Sixty Years On begins with the sonic equivalent of 2001: A Space Odyssey. That shouldn’t be seen as a negative comment as you immediately get the impression that this is going to be a music experience like no other. Musically, Sixty Years On is pure perfection. The classical overtures are most certainly the highlight of the song, but John’s vocal delivery is also off-the-charts.
Border Song is a perfect composition. I simply love every aspect of this song.
The Greatest Discovery is magical!
The Cage has a great groove and rhythm. Think New Orleans Jazz meets Rock and Roll.
The King Must Die has a ridiculously good drum and bass beat throughout. You can feel it in your soul, just as you can picture the piano and John in the room with you as you close your eyes and turn up the volume. It is as close to a personal concert with Elton John as you will ever likely get.
Bad Side Of The Moon isn't a bad song, but it is a B-side. Plus, that little bump in volume towards the end is really annoying. I've come across that before, in other recordings, but I’ve always felt it ultimately detracts from the song. I wonder if it is a technique or a flaw in the original analogue recording? If you have any ideas, I’d love to hear from you.
Grey Seal is a fun tune, although I much prefer the recording of the song that made it on John’s legendary Goodbye Yellow Brick Road.
Rock And Roll Madonna is my least favourite song on the album. It certainly doesn't leave me with an overwhelming urge to listen to the album again as I find the composition is overly complex, especially when John's vocal kicks in. There simply isn't enough instrument separation and the song doesn’t have enough room to breathe. The result is an assault on the senses that ultimately would have been better left off the album.
Overall, Elton John is one of the greatest recordings in Rock/Pop history. Yes, we will all point to Goodbye Yellow Brick Road as being John’s pinnacle, but there is much to love about this self-titled release.

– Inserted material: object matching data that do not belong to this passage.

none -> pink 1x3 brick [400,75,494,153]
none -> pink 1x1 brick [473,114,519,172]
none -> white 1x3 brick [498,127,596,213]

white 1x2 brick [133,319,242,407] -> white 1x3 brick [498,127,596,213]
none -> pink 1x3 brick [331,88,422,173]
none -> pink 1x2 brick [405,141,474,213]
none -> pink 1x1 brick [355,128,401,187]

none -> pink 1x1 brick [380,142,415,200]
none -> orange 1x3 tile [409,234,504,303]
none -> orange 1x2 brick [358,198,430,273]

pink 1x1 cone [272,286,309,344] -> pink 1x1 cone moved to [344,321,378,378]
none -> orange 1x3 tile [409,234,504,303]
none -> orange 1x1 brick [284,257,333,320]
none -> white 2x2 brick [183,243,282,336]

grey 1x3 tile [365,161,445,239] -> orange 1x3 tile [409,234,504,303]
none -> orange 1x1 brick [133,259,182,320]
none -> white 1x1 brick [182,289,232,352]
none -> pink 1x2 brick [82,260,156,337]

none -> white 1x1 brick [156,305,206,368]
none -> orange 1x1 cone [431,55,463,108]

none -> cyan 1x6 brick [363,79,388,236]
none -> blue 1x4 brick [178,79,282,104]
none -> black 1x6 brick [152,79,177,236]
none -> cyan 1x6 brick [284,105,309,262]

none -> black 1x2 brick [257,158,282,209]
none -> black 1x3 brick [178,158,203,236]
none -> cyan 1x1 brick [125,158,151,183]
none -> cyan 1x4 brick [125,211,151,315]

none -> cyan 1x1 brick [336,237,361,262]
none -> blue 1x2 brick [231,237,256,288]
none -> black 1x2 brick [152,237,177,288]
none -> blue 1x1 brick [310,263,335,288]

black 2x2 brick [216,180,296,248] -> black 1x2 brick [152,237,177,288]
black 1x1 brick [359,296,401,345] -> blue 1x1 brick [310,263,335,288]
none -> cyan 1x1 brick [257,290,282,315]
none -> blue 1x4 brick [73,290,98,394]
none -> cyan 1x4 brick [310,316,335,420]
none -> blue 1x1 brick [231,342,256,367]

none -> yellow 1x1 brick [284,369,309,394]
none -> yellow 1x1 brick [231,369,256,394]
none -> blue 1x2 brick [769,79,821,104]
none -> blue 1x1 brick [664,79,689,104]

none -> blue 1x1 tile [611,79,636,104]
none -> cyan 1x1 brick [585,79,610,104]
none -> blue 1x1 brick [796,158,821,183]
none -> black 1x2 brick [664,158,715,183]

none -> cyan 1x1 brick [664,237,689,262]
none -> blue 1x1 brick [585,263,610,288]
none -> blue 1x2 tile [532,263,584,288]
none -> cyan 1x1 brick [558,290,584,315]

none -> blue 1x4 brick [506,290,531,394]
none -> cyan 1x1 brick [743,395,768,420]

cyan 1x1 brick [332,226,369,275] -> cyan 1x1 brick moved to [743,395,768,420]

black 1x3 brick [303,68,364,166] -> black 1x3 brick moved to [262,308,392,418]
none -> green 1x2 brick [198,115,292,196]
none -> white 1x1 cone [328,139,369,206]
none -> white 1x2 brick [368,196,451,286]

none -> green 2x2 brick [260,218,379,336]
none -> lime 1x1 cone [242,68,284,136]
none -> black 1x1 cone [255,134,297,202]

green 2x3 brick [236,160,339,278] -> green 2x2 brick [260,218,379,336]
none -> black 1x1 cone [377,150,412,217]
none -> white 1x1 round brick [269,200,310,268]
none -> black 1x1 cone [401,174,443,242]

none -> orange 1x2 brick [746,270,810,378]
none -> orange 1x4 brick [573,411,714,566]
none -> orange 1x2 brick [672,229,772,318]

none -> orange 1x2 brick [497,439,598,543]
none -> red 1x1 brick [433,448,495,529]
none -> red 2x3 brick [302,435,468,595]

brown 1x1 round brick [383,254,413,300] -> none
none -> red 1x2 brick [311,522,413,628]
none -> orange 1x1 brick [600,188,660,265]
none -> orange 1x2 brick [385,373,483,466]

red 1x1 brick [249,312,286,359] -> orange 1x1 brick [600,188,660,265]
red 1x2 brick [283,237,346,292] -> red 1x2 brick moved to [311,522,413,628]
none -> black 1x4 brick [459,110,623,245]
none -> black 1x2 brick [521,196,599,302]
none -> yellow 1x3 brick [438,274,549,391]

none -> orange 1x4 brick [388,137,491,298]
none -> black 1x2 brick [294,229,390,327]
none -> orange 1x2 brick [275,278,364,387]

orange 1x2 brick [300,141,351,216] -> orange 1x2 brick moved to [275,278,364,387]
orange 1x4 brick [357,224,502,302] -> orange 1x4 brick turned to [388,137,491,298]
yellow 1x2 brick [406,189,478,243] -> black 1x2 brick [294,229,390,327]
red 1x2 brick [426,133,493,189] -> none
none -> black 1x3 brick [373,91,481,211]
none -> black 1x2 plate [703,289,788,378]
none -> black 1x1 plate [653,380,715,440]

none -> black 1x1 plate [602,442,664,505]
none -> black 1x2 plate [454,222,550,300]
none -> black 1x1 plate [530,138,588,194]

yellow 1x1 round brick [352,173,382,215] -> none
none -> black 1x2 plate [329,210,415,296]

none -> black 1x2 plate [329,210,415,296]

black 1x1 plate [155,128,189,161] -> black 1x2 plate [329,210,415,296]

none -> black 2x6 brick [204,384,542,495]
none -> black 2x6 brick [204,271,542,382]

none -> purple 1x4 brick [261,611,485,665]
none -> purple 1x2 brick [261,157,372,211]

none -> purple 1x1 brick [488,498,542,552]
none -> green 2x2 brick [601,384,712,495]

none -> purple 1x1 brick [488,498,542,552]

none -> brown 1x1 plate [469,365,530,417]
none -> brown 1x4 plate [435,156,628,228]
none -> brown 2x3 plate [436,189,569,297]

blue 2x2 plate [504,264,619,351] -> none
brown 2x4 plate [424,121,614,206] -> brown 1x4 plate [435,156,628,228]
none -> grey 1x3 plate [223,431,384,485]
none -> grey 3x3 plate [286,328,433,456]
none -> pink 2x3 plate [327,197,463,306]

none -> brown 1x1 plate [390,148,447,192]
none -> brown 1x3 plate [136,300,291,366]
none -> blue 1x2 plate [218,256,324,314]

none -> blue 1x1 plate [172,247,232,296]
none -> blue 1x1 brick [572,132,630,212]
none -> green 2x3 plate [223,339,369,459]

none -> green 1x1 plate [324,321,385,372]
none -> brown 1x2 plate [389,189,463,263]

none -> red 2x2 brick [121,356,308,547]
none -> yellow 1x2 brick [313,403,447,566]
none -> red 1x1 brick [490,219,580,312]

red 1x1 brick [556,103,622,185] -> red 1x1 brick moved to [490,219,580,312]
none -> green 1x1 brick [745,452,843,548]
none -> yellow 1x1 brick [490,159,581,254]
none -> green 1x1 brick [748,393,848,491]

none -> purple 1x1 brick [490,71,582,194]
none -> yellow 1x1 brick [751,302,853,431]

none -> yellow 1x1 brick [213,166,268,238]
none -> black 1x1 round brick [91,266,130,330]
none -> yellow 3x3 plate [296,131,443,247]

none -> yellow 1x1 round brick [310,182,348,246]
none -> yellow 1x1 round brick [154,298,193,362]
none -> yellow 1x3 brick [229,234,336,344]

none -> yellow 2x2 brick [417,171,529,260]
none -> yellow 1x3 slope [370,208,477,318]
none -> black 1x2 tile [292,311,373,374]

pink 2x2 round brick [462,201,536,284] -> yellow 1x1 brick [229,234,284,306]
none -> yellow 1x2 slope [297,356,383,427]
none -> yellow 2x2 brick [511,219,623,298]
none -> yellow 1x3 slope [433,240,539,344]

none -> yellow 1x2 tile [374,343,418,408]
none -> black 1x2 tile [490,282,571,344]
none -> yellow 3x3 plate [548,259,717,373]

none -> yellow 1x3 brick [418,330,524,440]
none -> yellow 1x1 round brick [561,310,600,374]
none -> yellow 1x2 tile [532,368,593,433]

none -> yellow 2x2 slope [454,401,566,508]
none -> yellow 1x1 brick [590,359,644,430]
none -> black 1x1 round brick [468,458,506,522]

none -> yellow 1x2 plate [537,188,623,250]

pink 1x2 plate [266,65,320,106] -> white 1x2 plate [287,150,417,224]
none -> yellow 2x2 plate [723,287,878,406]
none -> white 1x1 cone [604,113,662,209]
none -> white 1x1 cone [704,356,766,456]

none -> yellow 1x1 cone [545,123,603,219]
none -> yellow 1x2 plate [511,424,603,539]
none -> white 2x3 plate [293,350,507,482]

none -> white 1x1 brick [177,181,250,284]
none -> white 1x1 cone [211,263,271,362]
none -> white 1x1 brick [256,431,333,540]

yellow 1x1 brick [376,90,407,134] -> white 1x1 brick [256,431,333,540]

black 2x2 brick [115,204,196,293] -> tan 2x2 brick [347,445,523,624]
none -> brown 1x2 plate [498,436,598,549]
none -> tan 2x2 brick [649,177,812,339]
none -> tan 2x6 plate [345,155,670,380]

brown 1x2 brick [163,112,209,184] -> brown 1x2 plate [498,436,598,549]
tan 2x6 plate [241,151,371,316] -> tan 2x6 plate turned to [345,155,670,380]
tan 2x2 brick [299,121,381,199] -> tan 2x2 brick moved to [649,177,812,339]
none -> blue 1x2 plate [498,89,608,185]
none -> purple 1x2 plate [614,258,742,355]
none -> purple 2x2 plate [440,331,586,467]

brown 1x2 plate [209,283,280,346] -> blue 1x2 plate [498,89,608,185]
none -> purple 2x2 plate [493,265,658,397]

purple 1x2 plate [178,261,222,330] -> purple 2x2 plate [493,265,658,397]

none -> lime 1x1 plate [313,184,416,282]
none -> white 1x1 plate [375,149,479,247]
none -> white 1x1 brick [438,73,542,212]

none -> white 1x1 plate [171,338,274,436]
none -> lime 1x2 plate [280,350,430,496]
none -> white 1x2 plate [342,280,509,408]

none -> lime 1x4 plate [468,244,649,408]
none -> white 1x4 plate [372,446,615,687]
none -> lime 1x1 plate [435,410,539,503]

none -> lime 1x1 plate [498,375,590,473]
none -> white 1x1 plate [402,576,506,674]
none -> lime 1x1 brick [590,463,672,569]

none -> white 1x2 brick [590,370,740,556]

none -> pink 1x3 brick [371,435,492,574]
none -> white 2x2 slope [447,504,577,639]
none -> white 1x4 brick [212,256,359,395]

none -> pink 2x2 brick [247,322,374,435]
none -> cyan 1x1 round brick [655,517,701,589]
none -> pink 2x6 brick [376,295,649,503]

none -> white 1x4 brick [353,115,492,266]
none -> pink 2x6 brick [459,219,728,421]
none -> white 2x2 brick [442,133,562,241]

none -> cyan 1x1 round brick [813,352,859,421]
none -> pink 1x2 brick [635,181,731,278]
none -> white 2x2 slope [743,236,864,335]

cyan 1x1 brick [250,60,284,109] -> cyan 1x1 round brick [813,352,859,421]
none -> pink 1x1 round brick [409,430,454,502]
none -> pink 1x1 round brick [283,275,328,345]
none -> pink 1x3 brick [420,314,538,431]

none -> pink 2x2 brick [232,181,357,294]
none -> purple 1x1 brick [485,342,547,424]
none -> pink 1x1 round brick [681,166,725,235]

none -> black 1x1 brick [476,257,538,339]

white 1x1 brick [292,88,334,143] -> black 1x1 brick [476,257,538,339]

When I set out to review this album, I was aware of the various releases and masterings that exist. While I haven't heard the 2004 Multichannel SACD or the SHM SACD from Japan, I’m informed the Japanese release is subtly better. Although, as with everything, better is a subjective term. Subsequently, I based this review on the 24/96 kHz MQA edition streaming on TIDAL Hi-Fi. Yes, I also listened to the remastered 16/44.1 kHz CD edition, also on TIDAL Hi-Fi, and the differences were significant. The standard remastered CD lacked emphasis, soundstage, and felt flat when compared directly to the MQA edition. Hence, I’m intrigued to hear how good the SACD versions are by comparison. One problem, however, is the Japanese release is twice the price of the standard SACD and lacks the multichannel mix. Most normal music fans would say just enjoy the MQA version. Truth be told, the average fan would be content with the standard CD or MP3 equivalent. I wish I could say that I could be satisfied with whichever release comes down the pipeline, but once you have heard how different, different masterings can be, you tend to not settle for a lesser option be it MP3 or high-res, for both can produce substandard results if the mastering was done in haste. Of course, the problem is that I, like most people, don’t have an endless supply of cash and l'm also limited by the WAF (Wife Acceptance Factor). I have to be honest, the amount my beloved has allowed me to spend on music is significant and I can't thank her enough for allowing me to partake in this hobby. But, whatever you do dear reader, don't tell her that!
The ultimate truth is that I can be completely content with the MQA version as it is the best rendition of the album I have ever heard. While I still question just how much better the album could be on SACD, or even Vinyl, I’m not left wanting more from the MQA edition.